院長のへんちき論(豊橋の心療内科より)

毎日、話題が跳びます。テーマは哲学から女性アイドルまで拡散します。たまにはキツいことを言うかもしれません。

里山は人工産物

2011-11-20 00:46:09 | Weblog
 「ウサギ追いしかの山、小鮒釣りしかの川・・」という歌や「どじょっこだのふなっこだの・・」という唱歌がある。そのためか、里山とは自然の最たるものと思われがちだが、実は里山は人工産物である。

 人間が山に適度に手を入れて、田畑を営んだ結果、懐かしい里山の風景が生まれたのだ。起源は縄文時代まで遡れるらしい。

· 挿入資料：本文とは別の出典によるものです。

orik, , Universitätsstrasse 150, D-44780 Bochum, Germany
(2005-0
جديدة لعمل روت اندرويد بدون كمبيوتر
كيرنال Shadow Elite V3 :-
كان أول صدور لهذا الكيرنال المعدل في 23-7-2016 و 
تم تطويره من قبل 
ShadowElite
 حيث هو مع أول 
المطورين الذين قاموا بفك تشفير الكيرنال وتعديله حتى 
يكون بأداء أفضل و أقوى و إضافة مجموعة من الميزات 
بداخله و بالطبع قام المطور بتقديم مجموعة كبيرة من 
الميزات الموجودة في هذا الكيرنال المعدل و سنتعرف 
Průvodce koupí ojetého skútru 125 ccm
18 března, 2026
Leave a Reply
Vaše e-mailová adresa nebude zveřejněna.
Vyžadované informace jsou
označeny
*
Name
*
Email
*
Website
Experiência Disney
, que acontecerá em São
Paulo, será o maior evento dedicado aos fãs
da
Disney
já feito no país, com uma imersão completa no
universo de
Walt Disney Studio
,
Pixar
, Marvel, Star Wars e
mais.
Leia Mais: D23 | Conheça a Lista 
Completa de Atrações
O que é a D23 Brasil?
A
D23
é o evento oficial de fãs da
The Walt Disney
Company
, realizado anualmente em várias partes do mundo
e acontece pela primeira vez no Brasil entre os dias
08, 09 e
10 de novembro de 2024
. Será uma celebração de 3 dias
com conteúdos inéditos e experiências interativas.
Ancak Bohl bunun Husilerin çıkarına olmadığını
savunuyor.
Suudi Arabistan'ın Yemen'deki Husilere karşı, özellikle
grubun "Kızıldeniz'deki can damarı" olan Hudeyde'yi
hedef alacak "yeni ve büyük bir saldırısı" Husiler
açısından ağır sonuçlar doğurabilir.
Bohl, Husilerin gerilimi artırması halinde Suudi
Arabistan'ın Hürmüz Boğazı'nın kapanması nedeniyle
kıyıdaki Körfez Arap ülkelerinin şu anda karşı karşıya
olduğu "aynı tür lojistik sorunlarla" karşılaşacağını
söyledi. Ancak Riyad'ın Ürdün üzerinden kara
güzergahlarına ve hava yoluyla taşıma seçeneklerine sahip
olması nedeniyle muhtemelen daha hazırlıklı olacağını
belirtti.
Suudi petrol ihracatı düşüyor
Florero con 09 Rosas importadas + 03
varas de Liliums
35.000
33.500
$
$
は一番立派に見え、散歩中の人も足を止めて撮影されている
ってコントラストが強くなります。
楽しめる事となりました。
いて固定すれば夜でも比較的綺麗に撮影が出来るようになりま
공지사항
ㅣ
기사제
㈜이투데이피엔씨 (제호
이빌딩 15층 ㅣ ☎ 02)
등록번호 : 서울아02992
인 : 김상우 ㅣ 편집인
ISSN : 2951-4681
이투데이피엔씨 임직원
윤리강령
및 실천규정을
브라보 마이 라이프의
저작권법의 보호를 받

以後、何度か山の木が伐採されすぎて、ハゲ山となったが、その都度、里山は復元されてきた。もっとも最近、復元されたのは1950年の国土緑化運動で、そう古いことではない。

 したがって、里山の生態系は人工的なものであり、けっして原始の姿ではない。だから。「どじょっこ」や「ふなっこ」も人工産物である。里山を中心とした生態系は、言ってみれば水族館のようなものである。

 ほんとうに原始の風景を取り戻したければ、田畑や山の手入れを怠ればよい。その代わり、田畑は荒れ、「どじょっこ」も「ふなっこ」も激減するだろう。結果として人間は食べていけなくなる。

 多くの自然環境重視主義者が、里山と原始の風景を混同しているようなので、一言言ってみた。